In contrast, four other groups reported declines due to high energy costs, limited government patronage, high import duties, and the influx of imported finished goods.
MAN Urges Urgent Policy Reforms
MAN President, Francis Meshioye, lamented the government’s slow response to industrial challenges and called for swift policy action.
“The outright enumeration of top manufacturing challenges in the MCCI report shows that government must urgently review existing reforms and address internal bottlenecks,” Meshioye said. “Manufacturing remains the heartbeat of sustainable recovery.

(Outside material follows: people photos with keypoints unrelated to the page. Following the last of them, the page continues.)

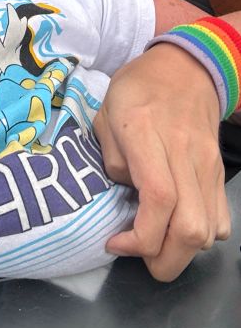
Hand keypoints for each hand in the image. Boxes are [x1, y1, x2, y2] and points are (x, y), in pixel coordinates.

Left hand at [94, 43, 230, 280]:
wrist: (184, 68)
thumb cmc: (136, 89)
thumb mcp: (106, 114)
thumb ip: (111, 158)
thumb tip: (125, 198)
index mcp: (146, 133)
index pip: (159, 199)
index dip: (140, 236)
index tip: (115, 241)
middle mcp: (183, 153)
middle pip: (190, 228)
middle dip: (164, 259)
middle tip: (138, 255)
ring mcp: (207, 165)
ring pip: (209, 231)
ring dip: (181, 250)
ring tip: (156, 240)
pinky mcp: (219, 172)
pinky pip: (220, 220)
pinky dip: (201, 236)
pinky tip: (176, 224)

No economy prospers on consumption alone.”
Meshioye noted that while the sector had shown “meagre but consistent” improvements in recent quarters, sustaining that recovery would require a deliberate, industry-friendly policy approach.

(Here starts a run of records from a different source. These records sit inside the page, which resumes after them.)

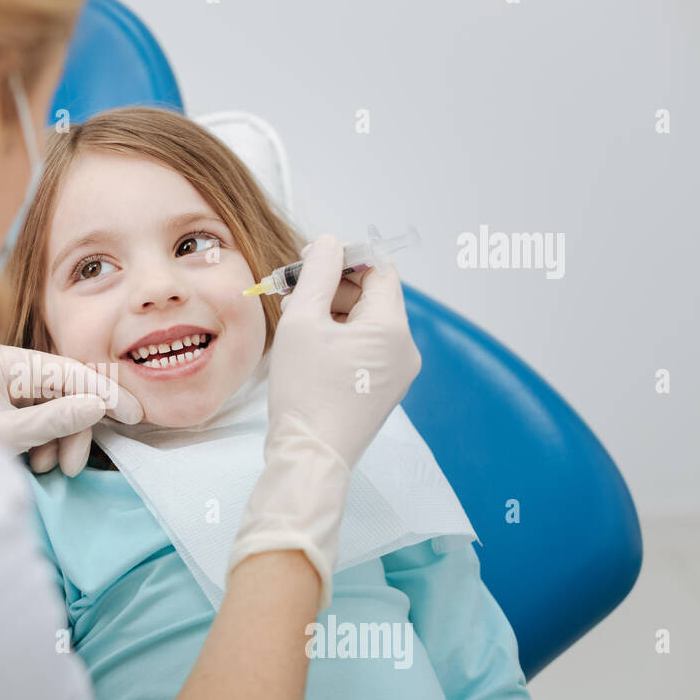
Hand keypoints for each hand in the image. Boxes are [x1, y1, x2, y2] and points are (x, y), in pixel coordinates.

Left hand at [0, 344, 142, 475]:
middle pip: (64, 390)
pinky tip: (37, 463)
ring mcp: (5, 387)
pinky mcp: (4, 406)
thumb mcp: (3, 435)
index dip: (104, 392)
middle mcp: (6, 368)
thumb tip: (97, 405)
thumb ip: (52, 420)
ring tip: (49, 469)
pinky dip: (46, 442)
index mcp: (3, 362)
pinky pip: (40, 418)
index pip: (67, 371)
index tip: (133, 414)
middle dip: (75, 428)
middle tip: (75, 465)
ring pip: (55, 408)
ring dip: (60, 440)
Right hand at [229, 233, 421, 607]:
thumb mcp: (302, 322)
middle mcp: (405, 349)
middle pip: (374, 297)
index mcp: (392, 328)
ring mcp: (398, 374)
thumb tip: (327, 243)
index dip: (345, 257)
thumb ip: (315, 274)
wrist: (310, 456)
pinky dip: (341, 338)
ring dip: (334, 312)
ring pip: (368, 324)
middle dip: (334, 286)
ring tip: (296, 317)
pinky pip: (367, 350)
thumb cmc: (304, 391)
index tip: (309, 259)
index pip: (379, 270)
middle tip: (294, 288)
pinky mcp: (383, 392)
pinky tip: (310, 345)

He said the forthcoming Nigeria Industrial Policy and ‘Nigeria First’ initiative must be private sector-driven to ensure alignment between policy design and industrial realities.
MAN also urged the government to boost oil production, protect pipeline infrastructure, stabilise the exchange rate, and prevent further industrial disruptions to strengthen macroeconomic stability.
“Currency stability is not just a macroeconomic metric, it reflects national resolve,” Ajayi-Kadir added. “To secure the gains of stabilisation and accelerate prosperity, Nigeria must make manufacturing the nucleus of its growth strategy.”